3. Additive Manufacturing

Also known as 3D printing, additive technologies provide precision and efficiency to a degree previously unheard of and create parts that were impossible to produce. These advancements will swing the pendulum back to U.S. domestic sourcing.

4. Digital Maturity

The integration of hardware and software is changing the way products are conceived, produced and installed — what the industry calls the Fourth Industrial Revolution. We can now embed sensors onto our machines, leverage software to gather data and use those insights and analytics to ultimately drive greater productivity. At GE, we call this the digital thread, because we weave digital capabilities horizontally through our facilities and vertically through our value chain, all enabled by Predix, the industrial cloud-based platform.

These pillars of manufacturing are not theoretical. At a GE Aviation facility in Auburn, Ala., there are 30 3D printers manufacturing fuel nozzles for jet engines—the first 3D-printed part ever approved by the FAA to fly in a commercial jet. At a GE Transportation facility in Grove City, Penn., we’ve seen a 10 to 20 percent reduction in unplanned downtime. And in Florence, Italy, equipping machines with sensors has identified optimum times for maintenance with minimum disruption to production and even add an entire production line without adding a new shift.

This vision is what we call the Brilliant Factory, and we are realizing this vision in our factories around the world. A select handful of our factories are already fitted with digital capabilities and additive and advanced manufacturing technologies and are realizing productivity gains as a result.

Manufacturing today is leaps and bounds from what the industry looked like 50 or even 10 years ago. And this has implications for the American economy and workers with ripple effects that span the world. Advanced manufacturing industries account for 24 million jobs—13 percent of all American jobs—and each of those jobs supports another 3.5 jobs throughout the supply chain.

These impacts are all the more significant when you consider that we are in an age of protectionism worldwide, and companies like GE that once relied heavily on globalization strategies are now forced to localize quickly in order to maintain sustainable growth.

There will continue to be manufacturing jobs available, but the job descriptions will look different. In a highly interconnected ecosystem, it is critical for industry to join forces with local government and academia to build this pipeline of workers with the skills they need to be competitive and work in tomorrow’s factories.

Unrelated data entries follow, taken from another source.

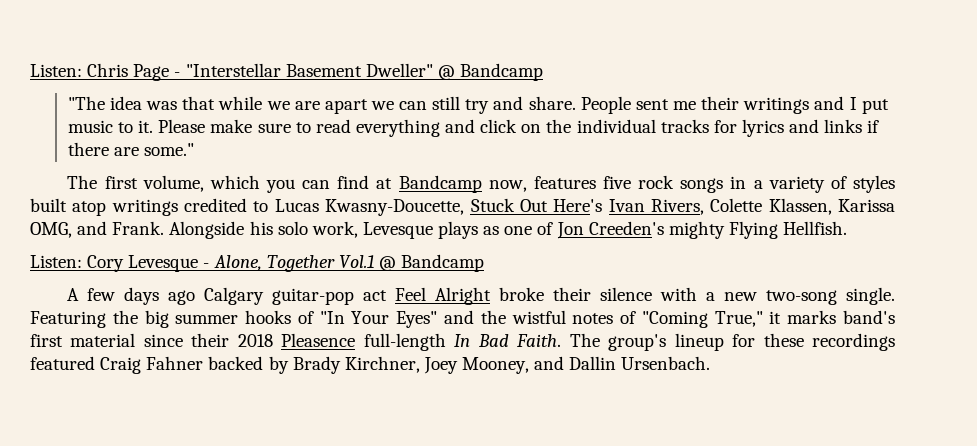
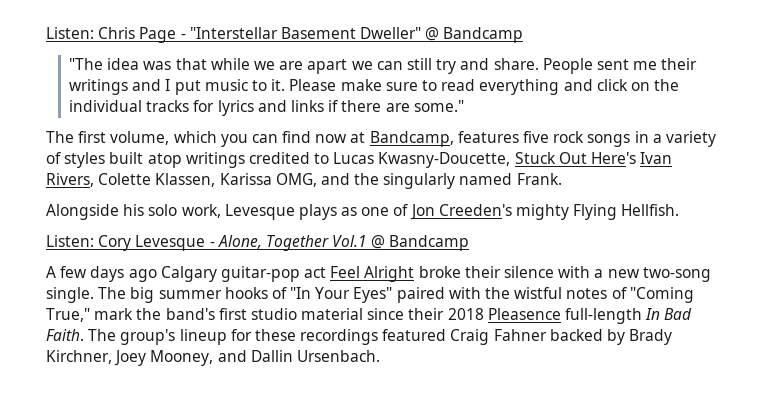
[376,175,527,193] at Bandcamp now, -> [315,131,454,147] now at Bandcamp,
(108, 228) none -> [354,173,513,189] the singularly named
(165, 228) none -> (562, 179) //
[30,310,138,328] Featuring the -> [98,287,127,299] The
[443,310,474,324] and -> [396,287,481,303] paired with
[769,310,837,324] it marks -> [94,308,162,320] mark the
(63, 340) none -> [250,308,297,320] studio

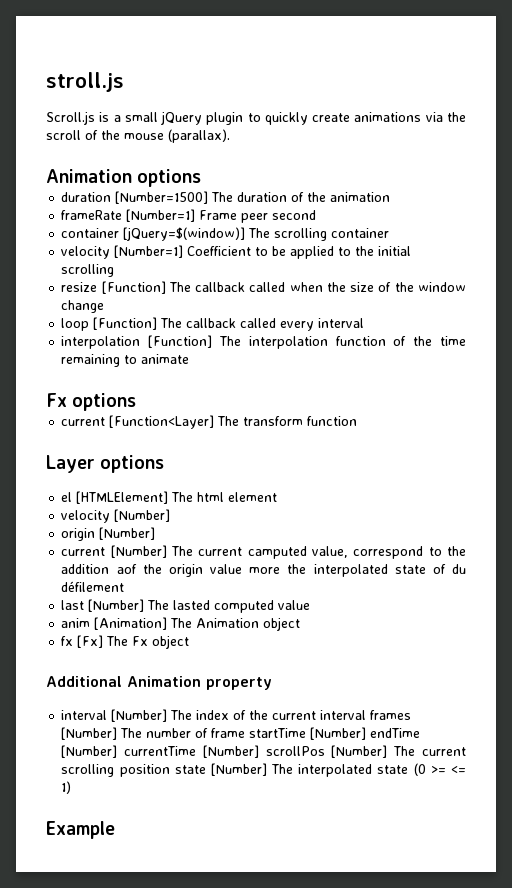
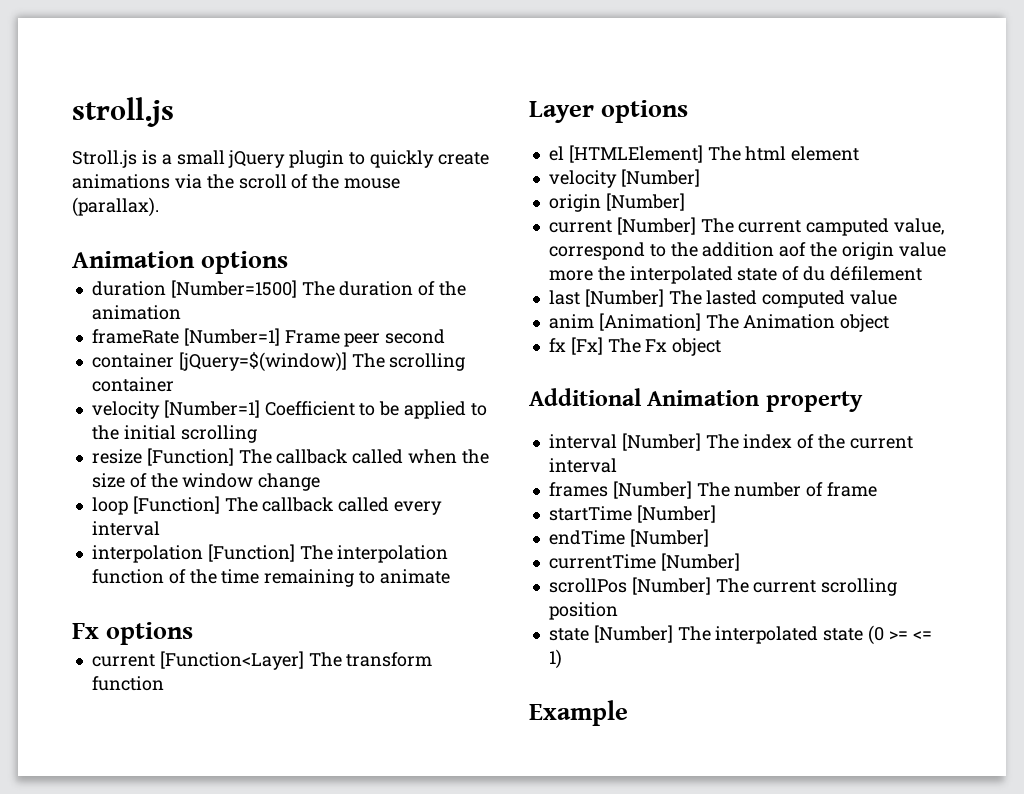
[46,111,95,125] Scroll.js -> [72,150,137,168] Stroll.js
(367, 715) none -> (617, 465) //
(246, 733) none -> (878, 489) //
(367, 733) none -> (716, 514) //
(118, 751) none -> (709, 538) //
(259, 751) none -> (740, 562) //
(170, 770) none -> (618, 611) //

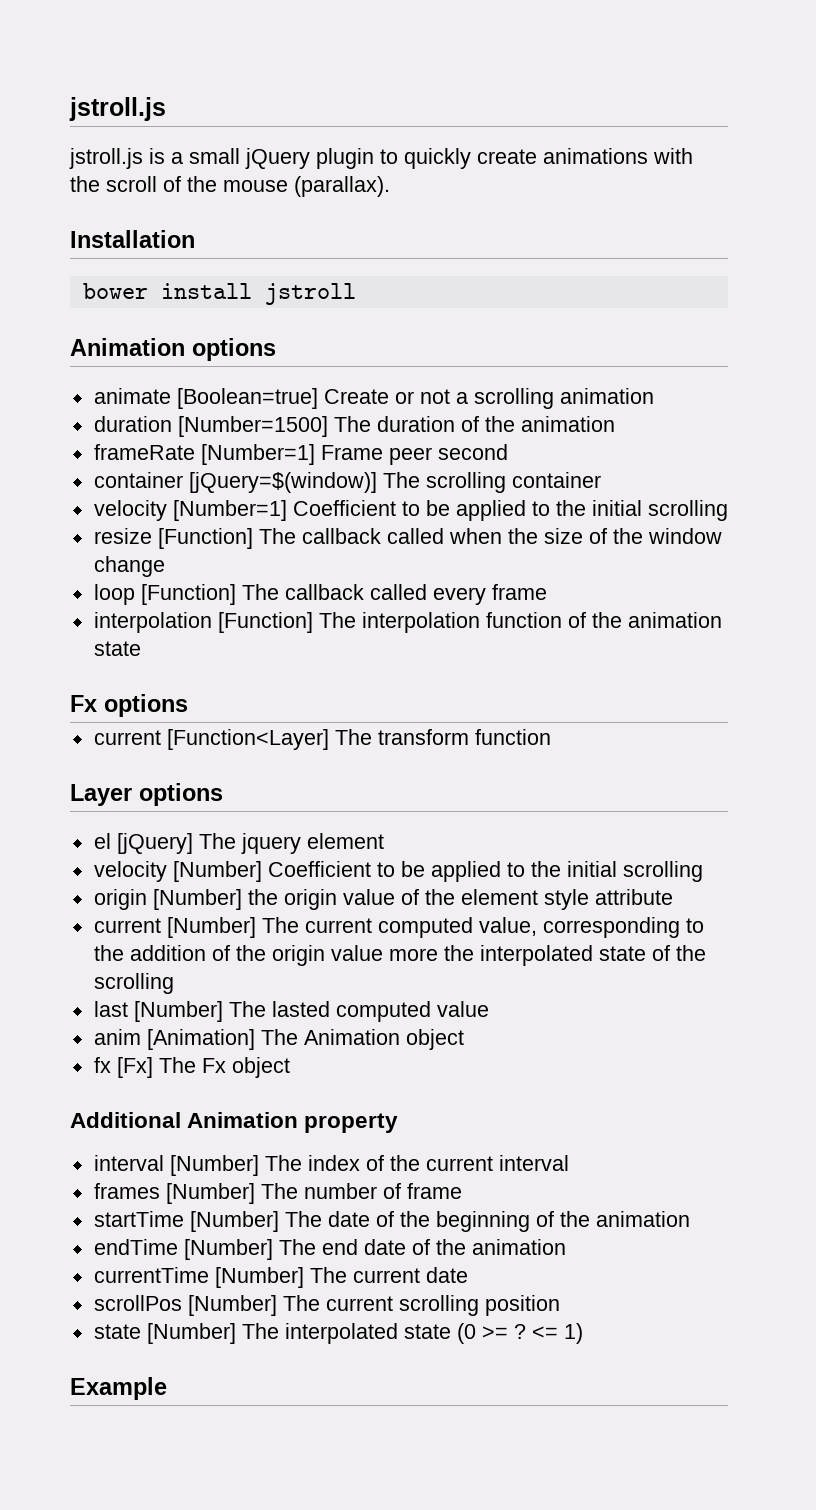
[72,97,174,127] [72,150,137,168] stroll.js // Stroll.js -> [69,97,166,121] [69,148,143,169] jstroll.js // jstroll.js
[174,174,202,189] via -> [653,148,693,164] with
[72,251,289,274] Animation options -> [70,230,195,248] [82,283,356,305] [70,338,276,361] [93,388,654,409] Installation // bower install jstroll // Animation options // animate [Boolean=true] Create or not a scrolling animation
[91,521,160,536] interval -> [491,584,547,600] frame
[221,569,450,587] time remaining to animate -> [627,612,722,628] [93,641,141,656] animation state
[568,145,787,163] [HTMLElement] The html -> [116,833,301,854] [jQuery] The jquery
[548,193,685,212] // origin [Number] -> [267,861,703,882] [93,889,673,910] Coefficient to be applied to the initial scrolling // origin [Number] the origin value of the element style attribute
[806,218,946,236] [548,242,645,260] camputed value, correspond -> [377,917,680,938] computed value, corresponding
[779,242,807,257] aof -> [211,945,230,961] of
[803,266,922,281] du défilement -> [675,945,706,961] [93,973,174,994] the scrolling
[548,529,709,547] // endTime [Number] -> [284,1211,690,1232] [93,1239,566,1260] The date of the beginning of the animation // endTime [Number] The end date of the animation
(740, 562) none -> [309,1267,468,1283] The current date
(908, 635) none -> [513,1324,526,1339] ?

Working with the Department of Education, GE will soon offer an accel­er­ated Bach­elor of Sci­ence in Advanced Man­u­fac­turing pro­gram in conjunction with Northeastern University in Boston. The pro­gram, which is expected to launch this spring, is believed to be the first of its kind in the nation. We also are a founding member of Carnegie Mellon’s new additive manufacturing research consortium.

This is only the start of a journey. As an industry, we need to do more. We see a future where factories are fitted with valuable technologies across the supply chain, managed by highly skilled workers earning good wages that are the backbone of the American economy.

Philippe Cochet is GE’s Chief Productivity Officer. In his role, he works with the company’s industrial businesses to establish and deliver best practices in operations, manufacturing, services, cost competitiveness and customer focus.